= Data records =
------------------------

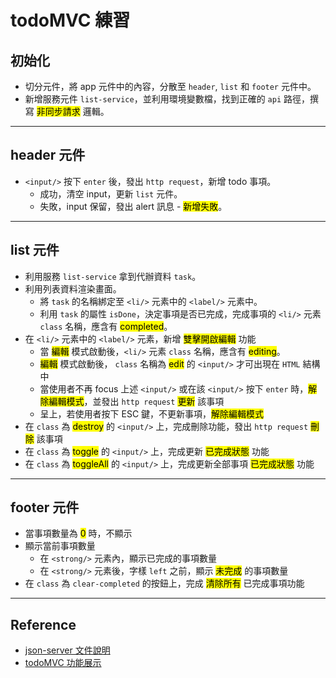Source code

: # todoMVC 練習

## 初始化
* 切分元件，將 app 元件中的內容，分散至 `header`, `list` 和 `footer` 元件中。
* 新增服務元件 `list-service`，並利用環境變數檔，找到正確的 `api` 路徑，撰寫 <mark>非同步請求</mark> 邏輯。

---
## header 元件
* `<input/>` 按下 `enter` 後，發出 `http request`，新增 todo 事項。
  * 成功，清空 input，更新 `list` 元件。
  * 失敗，input 保留，發出 alert 訊息 - <mark>新增失敗</mark>。

---
## list 元件
* 利用服務 `list-service` 拿到代辦資料 `task`。
* 利用列表資料渲染畫面。
  * 將 `task` 的名稱綁定至 `<li/>` 元素中的 `<label/>` 元素中。
  * 利用 `task` 的屬性 `isDone`，決定事項是否已完成，完成事項的 `<li/>` 元素 `class` 名稱，應含有 <mark>completed</mark>。
* 在 `<li/>` 元素中的 `<label/>` 元素，新增 <mark>雙擊開啟編輯</mark> 功能
  * 當 <mark>編輯</mark> 模式啟動後，`<li/>` 元素 `class` 名稱，應含有 <mark>editing</mark>。
  * <mark>編輯</mark> 模式啟動後， `class` 名稱為 <mark>edit</mark> 的 `<input/>` 才可出現在 `HTML` 結構中
  * 當使用者不再 focus 上述 `<input/>` 或在該 `<input/>` 按下 `enter` 時，<mark>解除編輯模式</mark>，並發出 `http request` <mark>更新</mark> 該事項
  * 呈上，若使用者按下 ESC 鍵，不更新事項，<mark>解除編輯模式</mark>
* 在 `class` 為 <mark>destroy</mark> 的 `<input/>` 上，完成刪除功能，發出 `http request` <mark>刪除</mark> 該事項
* 在 `class` 為 <mark>toggle</mark> 的 `<input/>` 上，完成更新 <mark>已完成狀態</mark> 功能
* 在 `class` 為 <mark>toggleAll</mark> 的 `<input/>` 上，完成更新全部事項 <mark>已完成狀態</mark> 功能
---
## footer 元件
* 當事項數量為 <mark>0</mark> 時，不顯示
* 顯示當前事項數量
  * 在 `<strong/>` 元素內，顯示已完成的事項數量
  * 在 `<strong/>` 元素後，字樣 `left` 之前，顯示 <mark>未完成</mark> 的事項數量
* 在 `class` 為 `clear-completed` 的按鈕上，完成 <mark>清除所有</mark> 已完成事項功能

---
## Reference 
* [json-server 文件說明](https://github.com/typicode/json-server)
* [todoMVC 功能展示](http://todomvc.com/examples/angularjs/#/)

------------------------

= Task brief =
Copy every one of the records above word for word, leaving out the pictures.

= Finished task =
Source code

: # todoMVC 練習

## 初始化
* 切分元件，將 app 元件中的內容，分散至 `header`, `list` 和 `footer` 元件中。
* 新增服務元件 `list-service`，並利用環境變數檔，找到正確的 `api` 路徑，撰寫 <mark>非同步請求</mark> 邏輯。

---
## header 元件
* `<input/>` 按下 `enter` 後，發出 `http request`，新增 todo 事項。
  * 成功，清空 input，更新 `list` 元件。
  * 失敗，input 保留，發出 alert 訊息 - <mark>新增失敗</mark>。

---
## list 元件
* 利用服務 `list-service` 拿到代辦資料 `task`。
* 利用列表資料渲染畫面。
  * 將 `task` 的名稱綁定至 `<li/>` 元素中的 `<label/>` 元素中。
  * 利用 `task` 的屬性 `isDone`，決定事項是否已完成，完成事項的 `<li/>` 元素 `class` 名稱，應含有 <mark>completed</mark>。
* 在 `<li/>` 元素中的 `<label/>` 元素，新增 <mark>雙擊開啟編輯</mark> 功能
  * 當 <mark>編輯</mark> 模式啟動後，`<li/>` 元素 `class` 名稱，應含有 <mark>editing</mark>。
  * <mark>編輯</mark> 模式啟動後， `class` 名稱為 <mark>edit</mark> 的 `<input/>` 才可出現在 `HTML` 結構中
  * 當使用者不再 focus 上述 `<input/>` 或在該 `<input/>` 按下 `enter` 時，<mark>解除編輯模式</mark>，並發出 `http request` <mark>更新</mark> 該事項
  * 呈上，若使用者按下 ESC 鍵，不更新事項，<mark>解除編輯模式</mark>
* 在 `class` 為 <mark>destroy</mark> 的 `<input/>` 上，完成刪除功能，發出 `http request` <mark>刪除</mark> 該事項
* 在 `class` 為 <mark>toggle</mark> 的 `<input/>` 上，完成更新 <mark>已完成狀態</mark> 功能
* 在 `class` 為 <mark>toggleAll</mark> 的 `<input/>` 上，完成更新全部事項 <mark>已完成狀態</mark> 功能
---
## footer 元件
* 當事項數量為 <mark>0</mark> 時，不顯示
* 顯示當前事項數量
  * 在 `<strong/>` 元素內，顯示已完成的事項數量
  * 在 `<strong/>` 元素後，字樣 `left` 之前，顯示 <mark>未完成</mark> 的事項數量
* 在 `class` 為 `clear-completed` 的按鈕上，完成 <mark>清除所有</mark> 已完成事項功能

---
## Reference 
* [json-server 文件說明](https://github.com/typicode/json-server)
* [todoMVC 功能展示](http://todomvc.com/examples/angularjs/#/)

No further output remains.